I don’t know to what extent the Kurds think of The Leader of the Previous Regime when they light their bonfires or the Evil King (or perhaps they have become one and the same), but Nowruz has definitely become a political expression of Kurdish identity and independence. In any case, Kurds appear to be terribly respectful of their saplings dotting the city and countryside. Hence the burning tires.

So to sum up: Nowruz is a really really big deal and can last several days onwards up to a week. Unless you're an English teacher and then you find yourself writing this from work because you are bored as there are no freaking students in town.

Atop our roof, as we raised our glasses to the year 2710, we watched the guards at the end of the street toss aside their AK-47's and heave another tire onto the fire. Peeee-yoooo, they (the tires, not the guards. Well maybe the guards) reeked something fierce. But the city itself - apart from the odd bonfire here and there - was (as I said) weirdly silent: it would seem that during Nowruz, every Kurd with access to something with wheels (and possibly hooves) hits the mountains to go picnicking. And to say that picnicking is anything less than a national obsession would be committing an act of blasphemy. We toasted the guards who had to work.

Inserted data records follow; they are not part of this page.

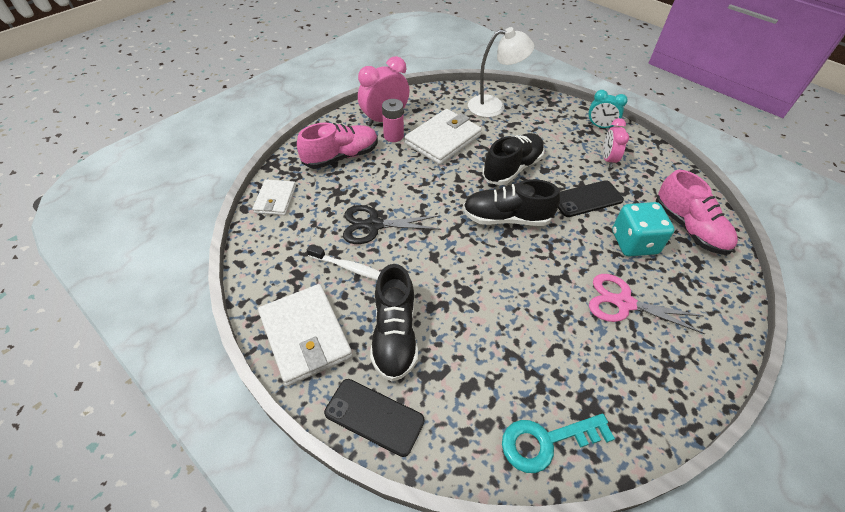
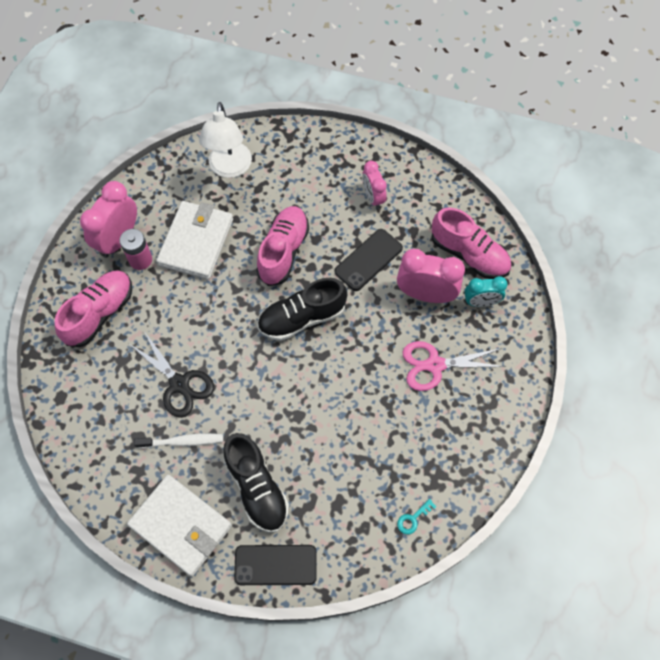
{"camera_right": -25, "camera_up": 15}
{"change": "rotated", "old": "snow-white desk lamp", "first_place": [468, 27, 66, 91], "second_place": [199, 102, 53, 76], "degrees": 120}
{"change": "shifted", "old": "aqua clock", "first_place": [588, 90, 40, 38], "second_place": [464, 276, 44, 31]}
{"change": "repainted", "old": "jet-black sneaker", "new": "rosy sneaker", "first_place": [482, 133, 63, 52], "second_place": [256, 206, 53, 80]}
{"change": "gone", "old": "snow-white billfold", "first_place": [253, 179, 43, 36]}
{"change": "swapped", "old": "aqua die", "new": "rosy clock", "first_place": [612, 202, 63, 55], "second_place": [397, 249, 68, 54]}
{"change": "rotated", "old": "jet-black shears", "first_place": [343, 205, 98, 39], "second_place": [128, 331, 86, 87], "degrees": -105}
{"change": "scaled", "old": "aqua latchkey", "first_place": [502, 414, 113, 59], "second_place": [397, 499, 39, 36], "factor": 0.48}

Oh! - and the rifles? The "sudden reports of random rifles", I mentioned earlier. Well, this is, after all, Iraq.

1 comment:

Miss Footloose said...

Very, very nice. I learned something! (This is always a relief because I'm worried one day I might stop learning and then what?)

Is there enough English material around for you to learn about the local history and customs? It sounds like you've been reading up on the old myths and stories.

Keep them coming. And how do you like your new habitat? House? Street? Neighbors?